WADOWICE - Na razie nie ma co bić na alarm, bo to naturalny trend z początkiem roku - uspokajają urzędnicy.
W styczniu stopa bezrobocia w powiecie wadowickim wyniosła 5,3 procent, podczas gdy w grudniu było jeszcze 4,9 procent, w listopadzie 4,7 procent. W styczniu zarejestrowanych bezrobotnych w urzędzie pracy w Wadowicach było 3173, a w grudniu 2913.
W porównaniu z poprzednimi latami i tak bezrobocie jest nadal na niskim poziomie. Bez pracy pozostaje w powiecie wadowickim mniej osób niż dokładnie rok temu, gdy stopa bezrobocia w powiecie wyniosła 5,8 procent.
Największe bezrobocie w wadowickim notowano w styczniu i lutym 2004 roku, gdy stopa przekroczyła 18 procent. Najniższe w październiku zeszłego roku, gdy wskaźnik wynosił 4,6 procent.
Styczniowe przyrosty to trend obserwowany od początku istnienia pośredniaków. Do urzędów zgłaszają się wówczas osoby, które utraciły zatrudnienie z powodu restrukturyzacji lub zamknięcia działalności firm pod koniec zeszłego roku, rejestrują się tez absolwenci szkół wyższych, wracają emigranci.
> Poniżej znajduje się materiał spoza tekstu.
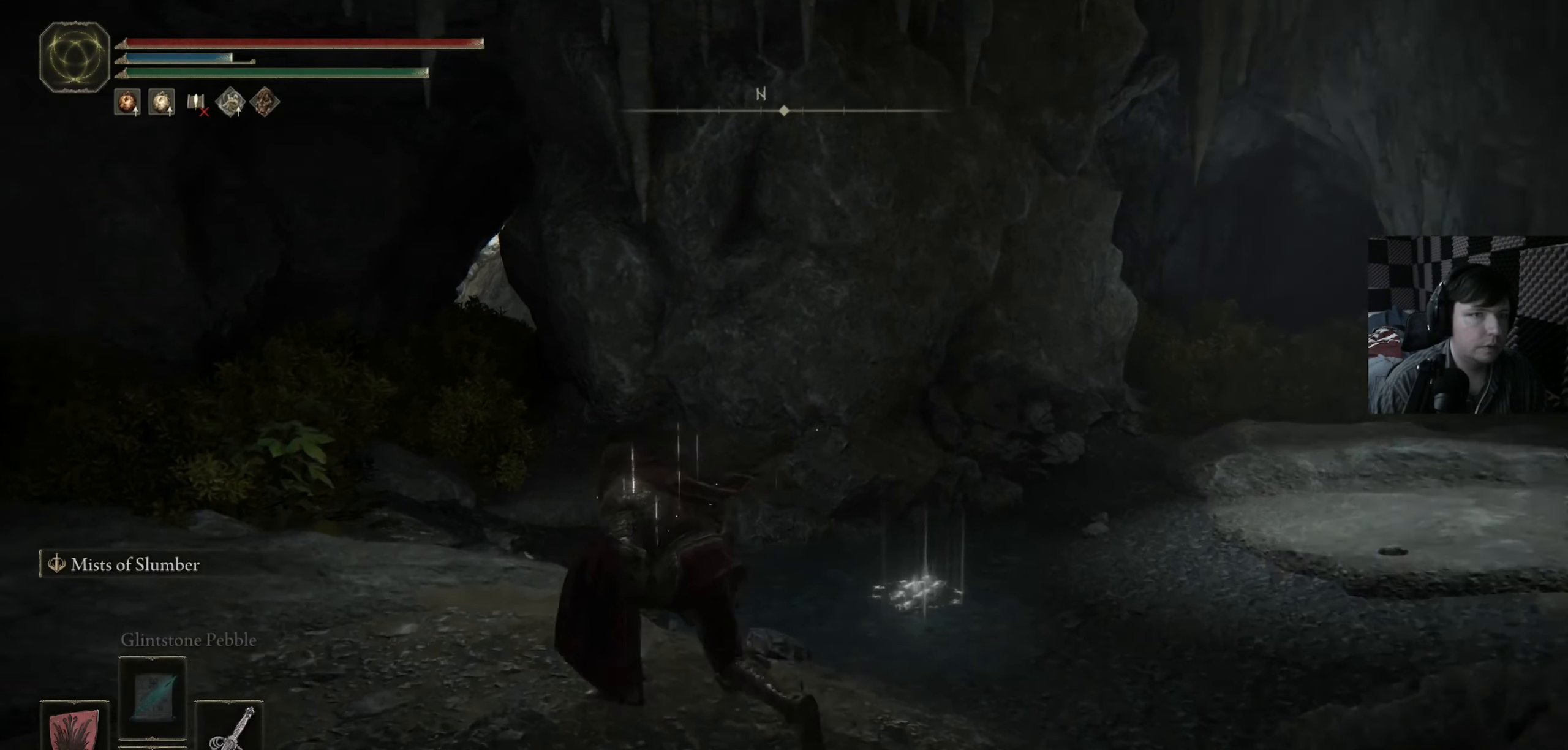
{"buttons": ["B"], "left_stick": "up-right", "right_stick": "center", "events": [[50, "left_stick", "up"], [150, "left_stick", "up-right"]]}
W ocenie resortu wzrost bezrobocia w miesiącach zimowych wynika m.in. z zakończenia prac sezonowych w rolnictwie, budownictwie, turystyce, a także z powodu rejestracji w urzędach pracy osób, którym zakończyły się umowy na czas określony —ocenia z kolei Ministerstwo Rodziny, Pracy i Polityki Społecznej.